▶ [RECORDS]
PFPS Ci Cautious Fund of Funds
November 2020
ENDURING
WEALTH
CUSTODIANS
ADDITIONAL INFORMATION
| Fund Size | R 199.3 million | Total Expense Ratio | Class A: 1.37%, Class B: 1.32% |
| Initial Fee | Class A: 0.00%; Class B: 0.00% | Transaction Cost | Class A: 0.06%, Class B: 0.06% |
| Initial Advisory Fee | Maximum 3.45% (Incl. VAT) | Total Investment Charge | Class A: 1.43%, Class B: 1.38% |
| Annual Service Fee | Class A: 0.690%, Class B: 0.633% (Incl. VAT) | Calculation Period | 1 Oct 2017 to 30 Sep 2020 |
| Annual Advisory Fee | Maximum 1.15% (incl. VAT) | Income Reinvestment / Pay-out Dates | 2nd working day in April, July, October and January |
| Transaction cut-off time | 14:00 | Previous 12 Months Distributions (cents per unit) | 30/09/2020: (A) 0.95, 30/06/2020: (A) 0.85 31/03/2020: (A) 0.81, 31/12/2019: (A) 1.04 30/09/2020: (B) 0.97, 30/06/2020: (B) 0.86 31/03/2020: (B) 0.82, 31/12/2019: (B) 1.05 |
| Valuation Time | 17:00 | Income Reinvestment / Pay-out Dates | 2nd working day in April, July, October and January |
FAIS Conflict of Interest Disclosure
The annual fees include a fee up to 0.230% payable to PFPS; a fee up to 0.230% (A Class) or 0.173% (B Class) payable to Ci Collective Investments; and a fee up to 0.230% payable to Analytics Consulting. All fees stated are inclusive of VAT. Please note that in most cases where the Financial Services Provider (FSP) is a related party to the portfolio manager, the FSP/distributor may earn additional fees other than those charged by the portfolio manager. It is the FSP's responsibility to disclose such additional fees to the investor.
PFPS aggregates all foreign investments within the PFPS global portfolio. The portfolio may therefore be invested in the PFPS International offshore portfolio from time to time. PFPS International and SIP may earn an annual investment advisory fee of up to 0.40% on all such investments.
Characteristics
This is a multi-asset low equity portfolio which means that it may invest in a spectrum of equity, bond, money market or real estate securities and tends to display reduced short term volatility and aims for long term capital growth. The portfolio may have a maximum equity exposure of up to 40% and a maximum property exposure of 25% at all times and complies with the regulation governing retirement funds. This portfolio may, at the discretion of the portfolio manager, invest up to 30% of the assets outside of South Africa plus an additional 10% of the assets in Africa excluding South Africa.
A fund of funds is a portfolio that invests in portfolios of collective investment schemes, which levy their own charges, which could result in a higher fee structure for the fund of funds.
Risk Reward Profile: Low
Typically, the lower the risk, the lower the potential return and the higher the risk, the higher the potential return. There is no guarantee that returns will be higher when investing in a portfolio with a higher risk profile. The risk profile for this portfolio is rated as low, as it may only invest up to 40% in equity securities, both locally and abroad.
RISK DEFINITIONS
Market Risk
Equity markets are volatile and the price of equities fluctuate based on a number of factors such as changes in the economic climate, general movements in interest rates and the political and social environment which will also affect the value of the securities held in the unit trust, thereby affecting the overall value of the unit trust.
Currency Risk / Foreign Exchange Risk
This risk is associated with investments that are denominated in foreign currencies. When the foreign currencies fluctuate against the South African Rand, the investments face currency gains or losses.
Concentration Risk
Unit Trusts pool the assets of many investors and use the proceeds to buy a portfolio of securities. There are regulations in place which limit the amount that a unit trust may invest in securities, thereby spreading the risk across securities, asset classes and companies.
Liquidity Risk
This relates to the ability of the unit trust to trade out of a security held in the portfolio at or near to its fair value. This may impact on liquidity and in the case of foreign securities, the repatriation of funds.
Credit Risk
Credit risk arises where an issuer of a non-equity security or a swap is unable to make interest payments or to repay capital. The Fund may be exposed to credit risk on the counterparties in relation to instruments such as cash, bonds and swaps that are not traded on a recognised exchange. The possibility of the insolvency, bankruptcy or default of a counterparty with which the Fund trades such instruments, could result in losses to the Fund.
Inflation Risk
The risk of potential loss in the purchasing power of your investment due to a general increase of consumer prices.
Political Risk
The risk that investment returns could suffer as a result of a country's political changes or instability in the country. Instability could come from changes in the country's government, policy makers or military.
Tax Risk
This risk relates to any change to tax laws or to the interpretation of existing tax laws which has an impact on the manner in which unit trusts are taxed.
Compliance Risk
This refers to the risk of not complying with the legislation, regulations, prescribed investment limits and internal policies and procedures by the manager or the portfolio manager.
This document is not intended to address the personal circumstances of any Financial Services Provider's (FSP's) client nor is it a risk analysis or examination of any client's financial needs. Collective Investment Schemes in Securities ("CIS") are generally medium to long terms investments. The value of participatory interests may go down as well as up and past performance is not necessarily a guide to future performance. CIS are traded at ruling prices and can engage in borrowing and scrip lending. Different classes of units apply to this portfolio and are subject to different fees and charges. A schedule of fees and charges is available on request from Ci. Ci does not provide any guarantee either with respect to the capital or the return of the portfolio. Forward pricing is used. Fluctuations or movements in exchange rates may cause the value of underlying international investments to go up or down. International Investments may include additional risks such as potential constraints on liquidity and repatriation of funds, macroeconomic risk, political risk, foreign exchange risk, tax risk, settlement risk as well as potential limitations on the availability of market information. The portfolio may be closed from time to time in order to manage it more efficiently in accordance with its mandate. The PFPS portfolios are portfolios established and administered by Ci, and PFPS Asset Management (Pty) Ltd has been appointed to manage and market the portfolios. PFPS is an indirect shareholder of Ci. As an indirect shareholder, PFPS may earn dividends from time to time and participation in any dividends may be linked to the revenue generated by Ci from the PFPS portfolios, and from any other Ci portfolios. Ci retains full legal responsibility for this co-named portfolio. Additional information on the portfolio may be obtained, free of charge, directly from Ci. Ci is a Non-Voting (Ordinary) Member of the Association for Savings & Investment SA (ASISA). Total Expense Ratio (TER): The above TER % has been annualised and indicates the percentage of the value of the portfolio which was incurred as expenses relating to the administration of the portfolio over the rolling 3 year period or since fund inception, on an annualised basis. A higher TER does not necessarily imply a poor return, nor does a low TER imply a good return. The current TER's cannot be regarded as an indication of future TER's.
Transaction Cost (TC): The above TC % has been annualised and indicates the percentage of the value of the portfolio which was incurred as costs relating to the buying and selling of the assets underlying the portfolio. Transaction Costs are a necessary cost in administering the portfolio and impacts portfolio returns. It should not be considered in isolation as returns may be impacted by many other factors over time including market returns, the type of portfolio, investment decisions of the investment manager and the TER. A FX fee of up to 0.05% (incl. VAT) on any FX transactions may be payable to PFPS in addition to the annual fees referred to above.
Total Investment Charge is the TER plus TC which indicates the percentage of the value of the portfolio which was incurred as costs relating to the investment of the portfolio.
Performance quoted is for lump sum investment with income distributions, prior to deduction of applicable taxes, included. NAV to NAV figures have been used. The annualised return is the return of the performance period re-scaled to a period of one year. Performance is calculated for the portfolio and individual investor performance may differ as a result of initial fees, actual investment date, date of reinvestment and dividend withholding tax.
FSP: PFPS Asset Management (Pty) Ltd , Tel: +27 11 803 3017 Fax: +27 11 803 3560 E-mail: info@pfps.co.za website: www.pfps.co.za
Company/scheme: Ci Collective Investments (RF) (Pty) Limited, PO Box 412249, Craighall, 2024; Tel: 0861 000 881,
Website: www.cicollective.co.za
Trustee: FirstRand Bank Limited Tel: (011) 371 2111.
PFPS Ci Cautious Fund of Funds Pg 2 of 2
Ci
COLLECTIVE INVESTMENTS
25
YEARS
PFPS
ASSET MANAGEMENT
* * *
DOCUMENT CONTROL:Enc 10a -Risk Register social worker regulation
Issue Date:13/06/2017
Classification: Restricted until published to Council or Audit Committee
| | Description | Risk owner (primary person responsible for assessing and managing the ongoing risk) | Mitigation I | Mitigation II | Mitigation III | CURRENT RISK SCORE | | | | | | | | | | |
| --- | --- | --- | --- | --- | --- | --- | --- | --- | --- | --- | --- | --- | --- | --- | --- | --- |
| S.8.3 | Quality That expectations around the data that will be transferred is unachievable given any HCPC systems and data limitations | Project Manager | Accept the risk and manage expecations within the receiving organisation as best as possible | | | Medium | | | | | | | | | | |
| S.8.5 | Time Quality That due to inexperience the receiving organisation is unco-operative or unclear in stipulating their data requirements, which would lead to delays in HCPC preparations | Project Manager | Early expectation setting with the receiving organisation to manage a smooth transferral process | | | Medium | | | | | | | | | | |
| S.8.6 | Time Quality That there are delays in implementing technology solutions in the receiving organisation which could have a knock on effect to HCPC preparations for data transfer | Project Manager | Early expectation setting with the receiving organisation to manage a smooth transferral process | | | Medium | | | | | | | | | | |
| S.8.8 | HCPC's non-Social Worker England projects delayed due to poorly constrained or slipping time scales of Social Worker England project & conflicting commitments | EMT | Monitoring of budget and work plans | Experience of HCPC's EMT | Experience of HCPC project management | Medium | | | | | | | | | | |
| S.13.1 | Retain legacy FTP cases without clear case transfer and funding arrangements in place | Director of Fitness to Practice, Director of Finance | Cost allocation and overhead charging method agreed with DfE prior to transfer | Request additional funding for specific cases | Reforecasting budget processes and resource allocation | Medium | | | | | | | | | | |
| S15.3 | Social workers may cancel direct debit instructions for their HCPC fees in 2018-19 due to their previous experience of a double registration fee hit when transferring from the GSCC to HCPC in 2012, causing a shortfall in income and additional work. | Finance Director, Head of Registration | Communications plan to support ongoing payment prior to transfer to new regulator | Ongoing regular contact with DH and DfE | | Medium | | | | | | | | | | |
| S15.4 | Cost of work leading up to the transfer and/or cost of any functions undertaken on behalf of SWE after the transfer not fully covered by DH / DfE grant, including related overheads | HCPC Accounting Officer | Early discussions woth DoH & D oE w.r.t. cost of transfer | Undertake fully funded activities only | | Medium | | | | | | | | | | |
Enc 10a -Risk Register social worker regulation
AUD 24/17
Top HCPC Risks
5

▶ [TASK TO CARRY OUT]
Write out exactly the lines above from the line with "Total Investment Charge is" through the line with "Company/scheme: Ci Collective", both of them included, and leave out all other lines.

▶ [RESPONSE TO THIS EXERCISE]
Total Investment Charge is the TER plus TC which indicates the percentage of the value of the portfolio which was incurred as costs relating to the investment of the portfolio.
Performance quoted is for lump sum investment with income distributions, prior to deduction of applicable taxes, included. NAV to NAV figures have been used. The annualised return is the return of the performance period re-scaled to a period of one year. Performance is calculated for the portfolio and individual investor performance may differ as a result of initial fees, actual investment date, date of reinvestment and dividend withholding tax.
FSP: PFPS Asset Management (Pty) Ltd , Tel: +27 11 803 3017 Fax: +27 11 803 3560 E-mail: info@pfps.co.za website: www.pfps.co.za
Company/scheme: Ci Collective Investments (RF) (Pty) Limited, PO Box 412249, Craighall, 2024; Tel: 0861 000 881,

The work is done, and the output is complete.